In direct selling, the leasing companies’ own sales teams establish direct contact with the customer. In 2021 this sales channel underperformed, and the volume of equipment-leasing business acquired by such teams fell by 7 % compared with the preceding year. Even with all the digital communications options now available, this sales channel was hard hit by the reduction in personal contacts that followed in the wake of the coronavirus pandemic. Direct transactions accounted for 25 % of all new equipment-leasing business in 2021.
Banks now offer leasing facilities as an alternative to bank loans, and they transacted 1 % more new leasing business than in 2020. Their share of all new leasing business transacted last year stood at 8 %.
Freelance sales consultants find customers, negotiate leasing agreements with them, and then call in a leasing company. New business obtained by freelancers grew at the above-average rate of 5 %, and freelance leasing agents were last year responsible for 8 % of all new equipment-leasing business transacted.
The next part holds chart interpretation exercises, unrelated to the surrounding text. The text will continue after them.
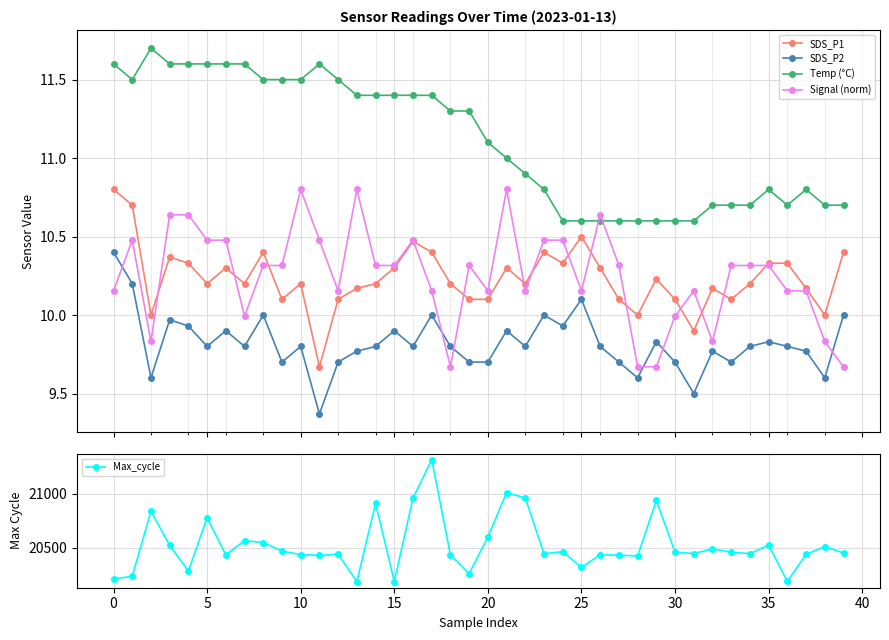

Reading right to left, list all the values displayed in this chart.

SDS_P1: 10.4	10.0	10.2	10.3	10.3	10.2	10.1	10.2	9.9	10.1	10.2	10.0	10.1	10.3	10.5	10.3	10.4	10.2	10.3	10.1	10.1	10.2	10.4	10.5	10.3	10.2	10.2	10.1	9.7	10.2	10.1	10.4	10.2	10.3	10.2	10.3	10.4	10.0	10.7	10.8
SDS_P2: 10.0	9.6	9.8	9.8	9.8	9.8	9.7	9.8	9.5	9.7	9.8	9.6	9.7	9.8	10.1	9.9	10.0	9.8	9.9	9.7	9.7	9.8	10.0	9.8	9.9	9.8	9.8	9.7	9.4	9.8	9.7	10.0	9.8	9.9	9.8	9.9	10.0	9.6	10.2	10.4
Temp (°C): 10.7	10.7	10.8	10.7	10.8	10.7	10.7	10.7	10.6	10.6	10.6	10.6	10.6	10.6	10.6	10.6	10.8	10.9	11.0	11.1	11.3	11.3	11.4	11.4	11.4	11.4	11.4	11.5	11.6	11.5	11.5	11.5	11.6	11.6	11.6	11.6	11.6	11.7	11.5	11.6
Signal (norm): 9.7	9.8	10.2	10.2	10.3	10.3	10.3	9.8	10.2	10.0	9.7	9.7	10.3	10.6	10.2	10.5	10.5	10.2	10.8	10.2	10.3	9.7	10.2	10.5	10.3	10.3	10.8	10.2	10.5	10.8	10.3	10.3	10.0	10.5	10.5	10.6	10.6	9.8	10.5	10.2
Max_cycle: 20452.0	20511.0	20440.0	20189.0	20525.0	20446.0	20460.0	20490.0	20447.0	20460.0	20938.0	20425.0	20431.0	20436.0	20318.0	20465.0	20444.0	20961.0	21010.0	20601.0	20261.0	20434.0	21315.0	20960.0	20188.0	20911.0	20187.0	20441.0	20430.0	20437.0	20470.0	20548.0	20567.0	20434.0	20778.0	20285.0	20522.0	20839.0	20236.0	20212.0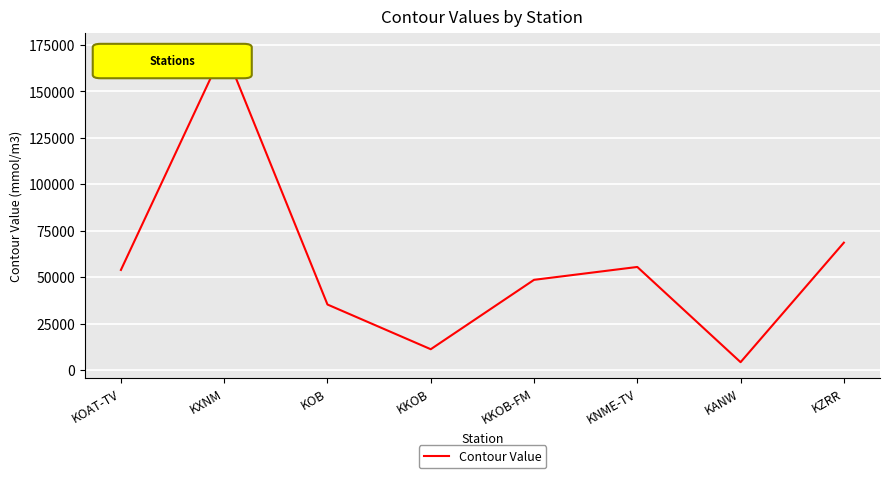

Rank the categories by value from lowest to highest.

KANW, KKOB, KOB, KKOB-FM, KOAT-TV, KNME-TV, KZRR, KXNM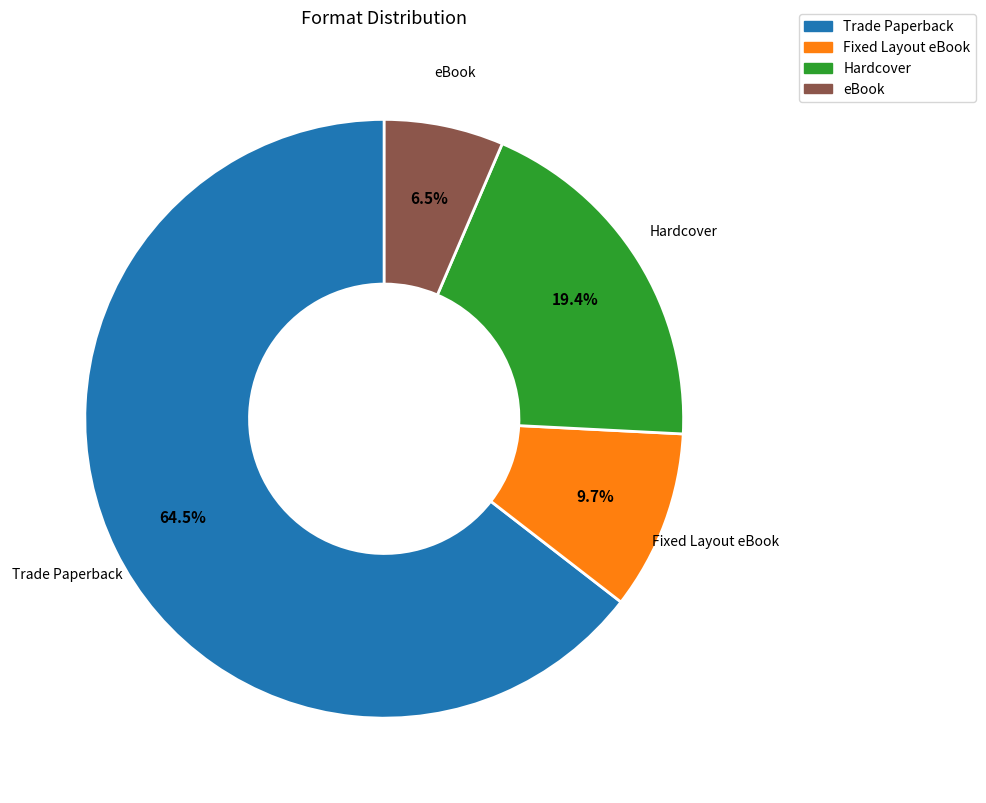

To the nearest percent, what is the combined percentage of Trade Paperback and eBook?

71%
With the e-commerce sales channel, the contact between the customer and the leasing company is established via the leasing company’s internet portal. Dealers and freelance sales consultants are not involved in any stage of the transaction, right up to the conclusion of the agreement. E-commerce provides an efficient platform for the marketing of small-ticket items, but since online transactions only accounted for a very small proportion of all new leasing business conducted last year (less than 1 %), they are not represented in the graphic.
Providing efficient qualitative-research and consulting services contributes decisively to the maintenance of good personal relations with customers. Digital services and online leasing offerings doubtless have their place, but (business) customers generally prefer to have the option of obtaining personal advice.
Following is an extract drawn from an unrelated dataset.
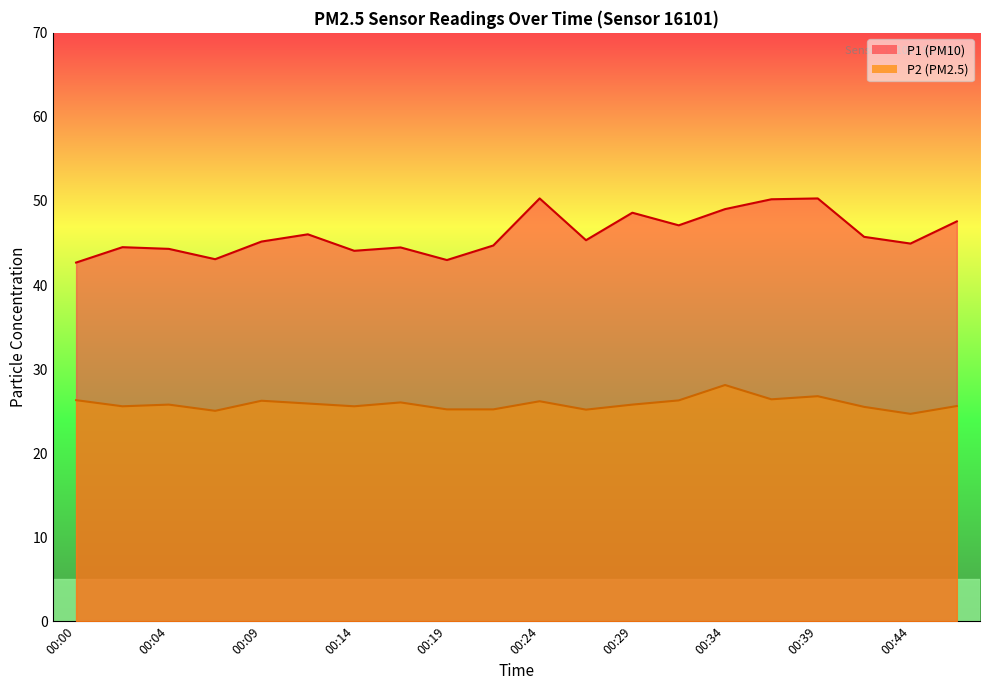

Reading right to left, what are all the values shown in this chart?

P1: 47.6	44.9	45.7	50.3	50.2	49.0	47.1	48.6	45.3	50.3	44.7	43.0	44.5	44.1	46.0	45.2	43.1	44.3	44.5	42.7
P2: 25.6	24.7	25.5	26.8	26.4	28.1	26.3	25.8	25.2	26.2	25.2	25.2	26.0	25.6	25.9	26.2	25.0	25.8	25.6	26.3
The leasing industry got off to a reasonably good start in the current year. New business (i.e. leasing and hire-purchase business) in the first quarter of 2022 was up by about 1 % on the corresponding period last year, with the Production Machinery, the Medical Technology, and the Aircraft, Watercraft & Railed Vehicles segments all putting in above-average performances.
However, the automotive industry, which remains of key importance to the leasing sector, continues to suffer shortages of pre-products. Supplies of new vehicles of every class remain stretched. In addition to the reduced availability of semiconductors, there have also been difficulties with the delivery of cable harnesses produced in Ukraine. On top of these specific problems, vehicle manufacturers are having to contend with ongoing supply-chain disruptions and the threat of power shortages. GDP forecasts for the current year have repeatedly been revised downwards. The averaged-out baseline-scenario projections of the economic research institutes indicate an increase in GDP of just over 2 % for the full year 2022. Given the current supply shortages, they also expect little growth in investment in equipment. But, as with all forecasts in these uncertain times, the great unknown is the availability of energy. Any interruption in the supply of gas from Russia will not only cause prices to increase further, but also disrupt production. A recession in the current year would then be inevitable.
The Leasing Industry: Sure and Steadfast
The leasing sector continues to serve many companies as a steadfast financing anchor in very choppy seas. Leasing-services customers can be sure that this anchor will hold until they take delivery of the new assets they have invested in. And leasing companies‘ expertise in assets and asset leasing will help lessees optimize the timing of their capital-goods orders.